NEW YORK (CNNMoney.com) -- The economy will remain sluggish early next year as the lingering effects of the recession continue to drag on growth and the benefit of government stimulus fades, a panel of professional forecasters said Monday.
In its November outlook, the National Association for Business Economics predicts that the U.S. economy will grow 2.7% this year. That's a slight improvement from the October survey, but is a far cry from the 3.2% rate the survey had projected in May.
Richard Wobbekind, the association's president, said in a statement that NABE members expect economic growth to be "sub-par" in the first quarter of next year, and "moderate" for 2011 overall.
The dim outlook reflects ongoing "balance-sheet restructuring" as consumers and businesses pay down debt and remain cautious about spending, he said. In addition, the inventory restocking that helped boost economic activity earlier this year will be "diminished" going forward, as will government supports under last year's Economic Recovery Act.
While NABE economists are concerned about the long-term effects of the U.S. budget deficit, high unemployment, changes in business regulation and rising commodity prices, they do not expect the economy to relapse into recession or suffer deflation.
"Confidence in the expansion's durability is intact," said Wobbekind.
Looking ahead, NABE expects economic growth of 2.4% in the first three months of next year, a slight improvement from the October survey. For the full year, NABE sees gross domestic product, the broadest measure of economic activity, expanding 3% in 2011.
Despite the modest growth forecast, the economists anticipate conditions in the labor market will improve slowly in the second half of next year, with employers expected to 150,000 to 170,000 jobs per month.
The unemployment rate will hold above 9.5% in the first six months of 2011, before easing to 9.2% by the end of the year, according to NABE.
Given the weary job market and "negligible growth" in household net worth, the economists expect retail sales this holiday season to be subdued, rising 2.5% from last year.
However, business spending on equipment and software will strengthen into next year, and the "tepid" recovery in the housing market will remain intact, the economists said.
The U.S. trade deficit will continue to widen as the outlook for exports has deteriorated while import growth was revised higher in the November survey. The net-export deficit will top $460 billion in 2011, according to NABE.

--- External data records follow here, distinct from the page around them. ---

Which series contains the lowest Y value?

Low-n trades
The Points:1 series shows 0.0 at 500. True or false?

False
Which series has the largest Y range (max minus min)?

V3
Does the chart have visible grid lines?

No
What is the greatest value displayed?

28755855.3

Global trade imbalances have been in the spotlight recently as economies with large deficits, including the United States, have called on surplus countries such as China to increase domestic consumption and refrain from devaluing currencies.

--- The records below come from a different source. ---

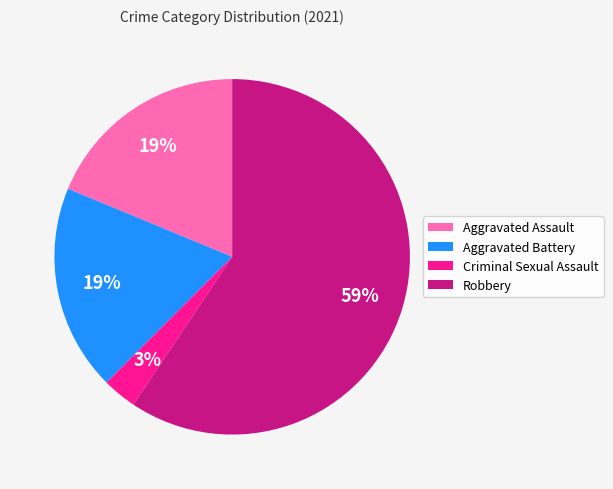

Combined, do Robbery and Criminal Sexual Assault account for over 50%?

Yes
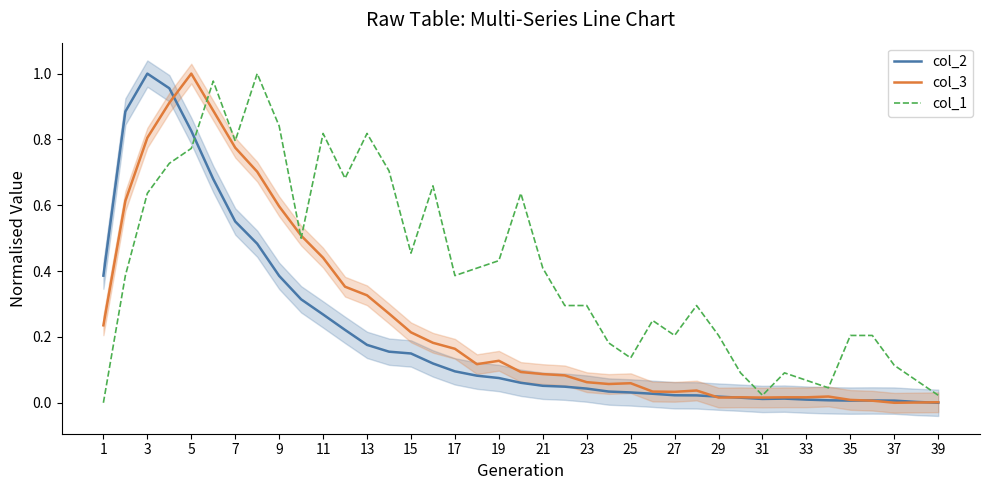

Reading left to right, transcribe all the data shown in this chart.

col_2: 0.4	0.9	1.0	1.0	0.8	0.7	0.6	0.5	0.4	0.3	0.3	0.2	0.2	0.2	0.1	0.1	0.1	0.1	0.1	0.1	0.1	0.0	0.0	0.0	0.0	0.0	0.0	0.0	0.0	0.0	0.0	0.0	0.0	0.0	0.0	0.0	0.0	0.0	0.0
col_3: 0.2	0.6	0.8	0.9	1.0	0.9	0.8	0.7	0.6	0.5	0.4	0.4	0.3	0.3	0.2	0.2	0.2	0.1	0.1	0.1	0.1	0.1	0.1	0.1	0.1	0.0	0.0	0.0	0.0	0.0	0.0	0.0	0.0	0.0	0.0	0.0	0.0	0.0	0.0
col_1: 0.0	0.4	0.6	0.7	0.8	1.0	0.8	1.0	0.8	0.5	0.8	0.7	0.8	0.7	0.5	0.7	0.4	0.4	0.4	0.6	0.4	0.3	0.3	0.2	0.1	0.2	0.2	0.3	0.2	0.1	0.0	0.1	0.1	0.0	0.2	0.2	0.1	0.1	0.0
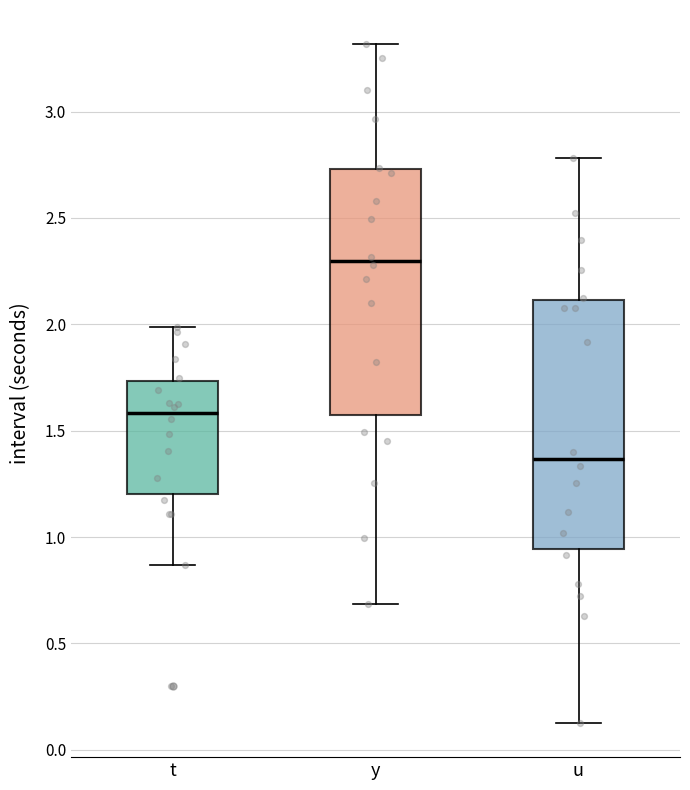

Reading left to right, transcribe this box plot: for each box, give where its median line is, the range the box spans, and where its two whiskers end, as read against the y-axis. The values are not printed on the chart, so give them approximately, as read against the axis.

t: median 1.60, box 1.20 to 1.75, whiskers 0.85 to 2.00
y: median 2.30, box 1.60 to 2.75, whiskers 0.70 to 3.30
u: median 1.35, box 0.95 to 2.10, whiskers 0.15 to 2.80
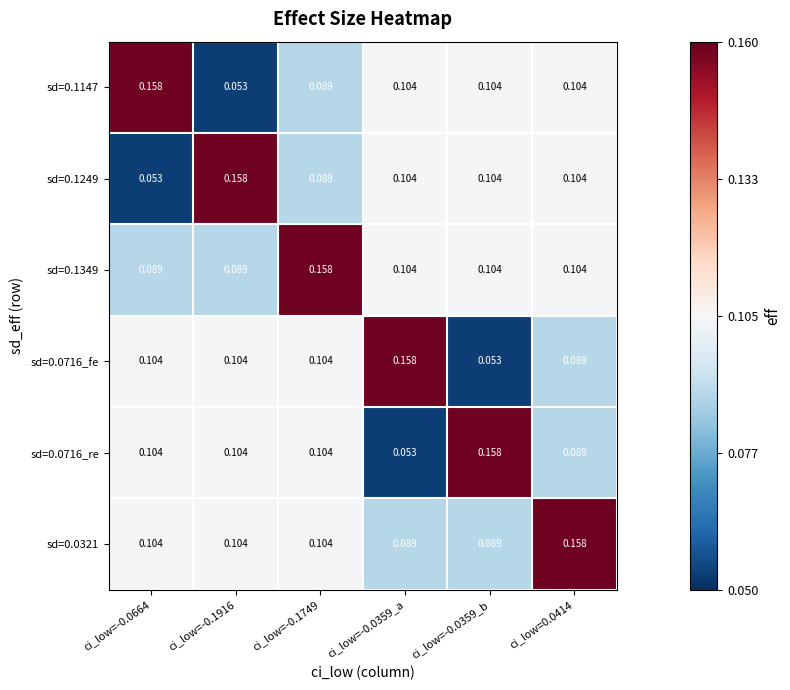

Is the value of sd=0.1249 at ci_low=-0.0359_a greater than the value of sd=0.1147 at ci_low=-0.1749?

Yes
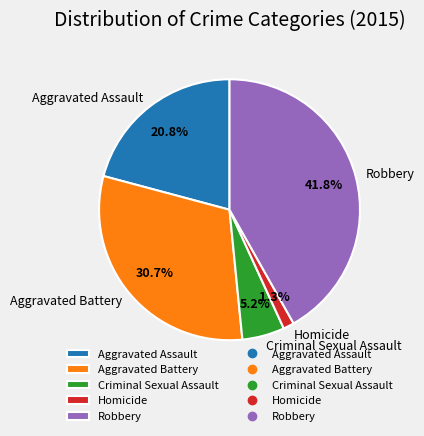

Which has a higher value, Homicide or Robbery?

Robbery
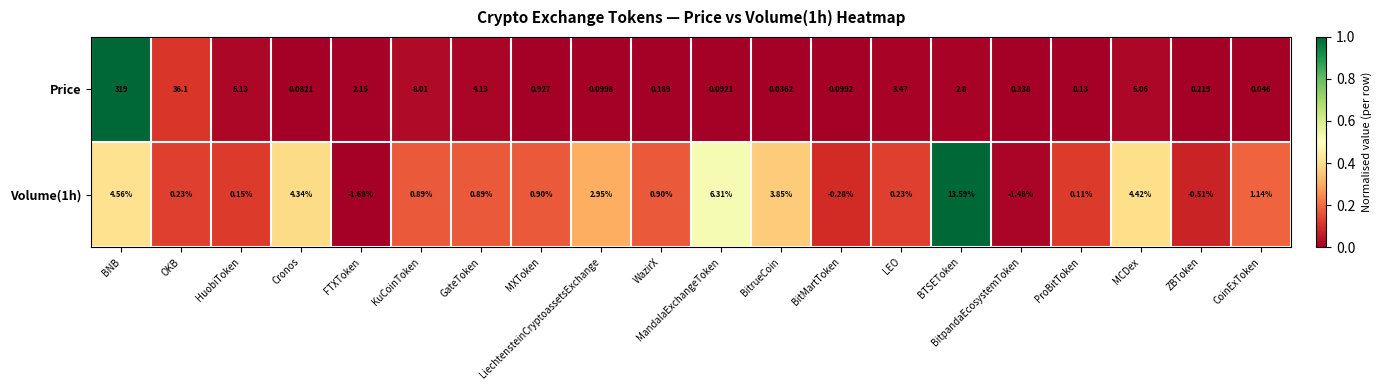

At which label does Price reach its peak?

BNB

While the economists said there is a relatively low risk of "competitive currency depreciation" next year, they still expect the U.S. dollar to remain weak.
The dollar has been under pressure since the Fall, as investors bet the Federal Reserve would pump more money into the economy. The central bank officially announced its $600 billion bond-buying program earlier this month.
With that in mind, the economists expect the Fed to hold short-term interest rates near zero until late 2011, "due to the mix of persistently high unemployment and very low inflation."
Long-term interest rates will also remain low, the survey said, with the 10-year Treasury note now expected to yield 3.25% by the end of 2011, compared with 3.75% in the last survey.